Une histoire qui dépasse Halide

Ce procès met en lumière une tension récurrente dans l’industrie tech : la frontière entre recruter un talent et absorber sa propriété intellectuelle. Quand un développeur quitte une startup pour un géant, quels fichiers restent sur son disque dur ? Quelles idées lui appartiennent en propre ?

Apple a déjà fait face à ce type de situation. En 2019, le fabricant de capteurs de santé Masimo avait attaqué la firme de Cupertino, l’accusant d’avoir intégré dans l’Apple Watch des technologies issues d’ingénieurs que Masimo avait formés et qu’Apple avait recrutés. L’affaire a conduit à un retrait temporaire de la montre connectée du marché américain fin 2023, le temps qu’Apple modifie ses capteurs. Google a vécu un épisode similaire en 2017 avec le procès Waymo contre Uber, quand un ingénieur de la filiale de Google spécialisée dans la conduite autonome est parti fonder Otto, racheté par Uber, en emportant 14 000 fichiers confidentiels.

Le cas de Lux Optics est plus petit par l’échelle, mais le mécanisme est comparable : une grande entreprise courtise un partenaire, le rachat capote, puis un recrutement ciblé vide le partenaire de ses forces vives.

Ben Sandofsky, qui continue de développer Halide sans son cofondateur, n’a pas précisé s’il comptait demander des dommages et intérêts à Apple en plus de de With.

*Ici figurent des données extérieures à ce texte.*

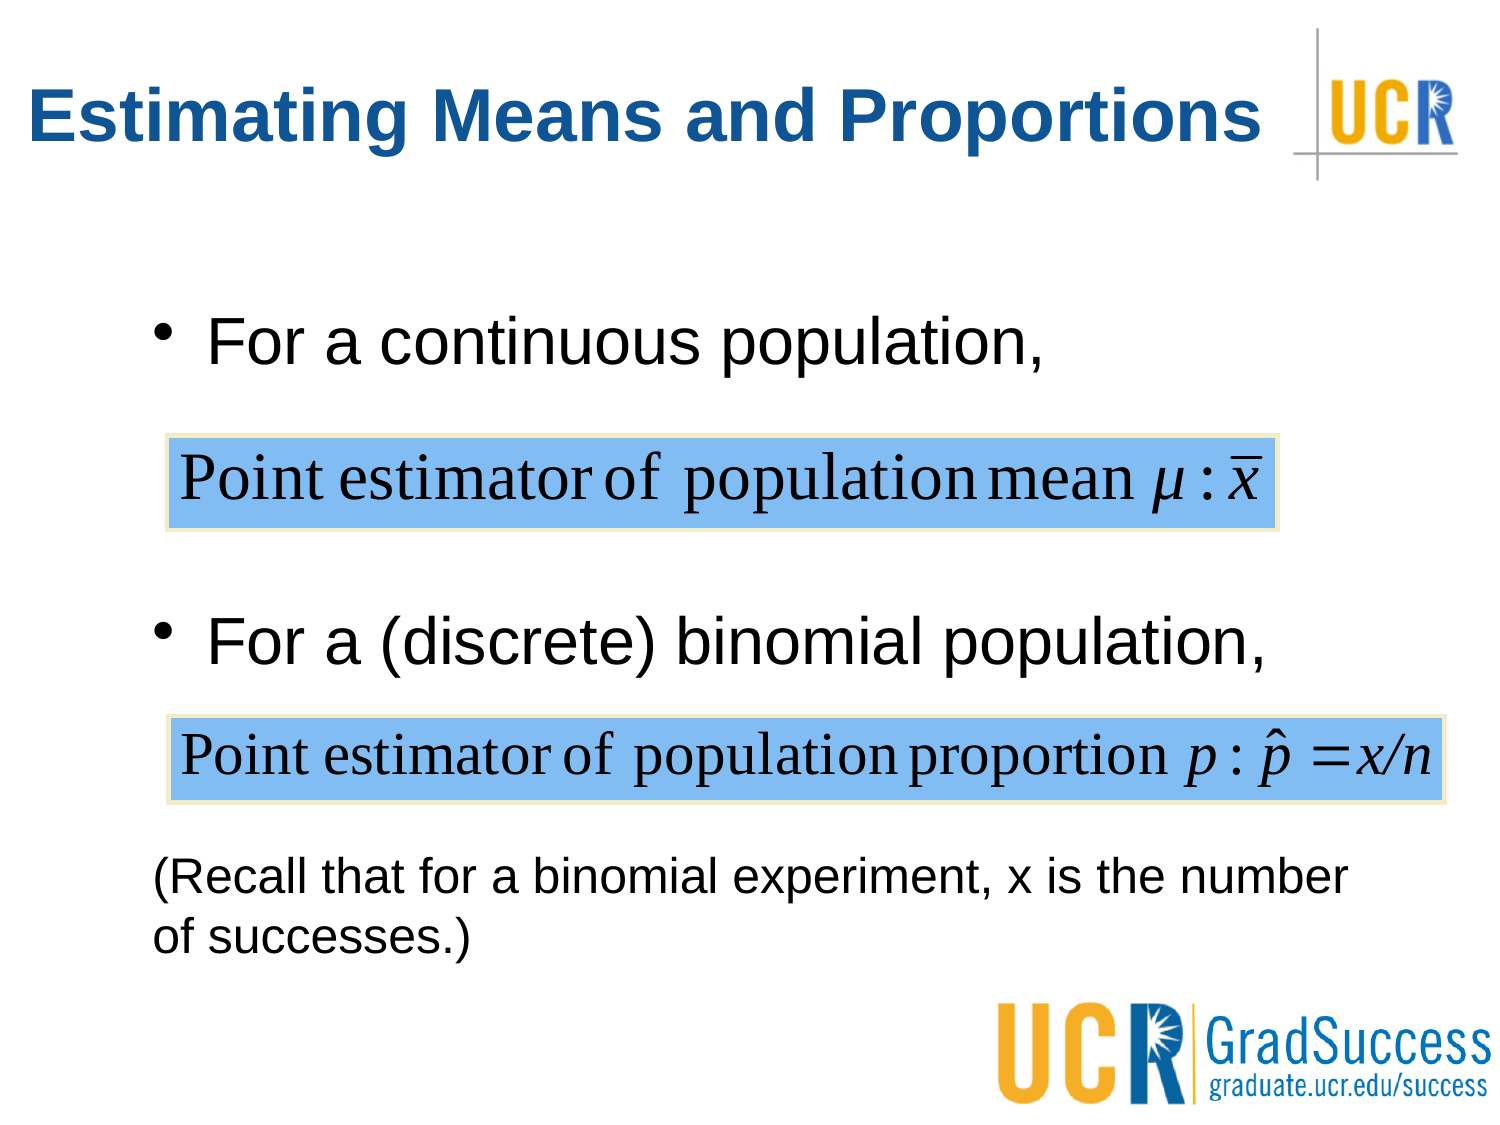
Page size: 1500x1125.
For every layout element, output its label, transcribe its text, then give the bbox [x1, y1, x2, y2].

text_box For a continuous population, [137, 299, 1375, 387]
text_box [170, 718, 1443, 801]
text_box For a (discrete) binomial population, [137, 599, 1375, 687]
text_box (Recall that for a binomial experiment, x is the number of successes.) [137, 836, 1375, 971]
picture [1282, 0, 1500, 196]
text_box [169, 437, 1276, 528]
title Estimating Means and Proportions [12, 0, 1313, 165]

Le procès est pour l’instant centré sur les deux anciens associés. Les prochaines audiences au tribunal de Santa Cruz détermineront si les pièces versées au dossier corroborent les allégations de détournement de fonds et de vol de propriété intellectuelle, ou s’il s’agit, comme le suggère la défense, d’un conflit entre cofondateurs monté en épingle pour forcer une négociation.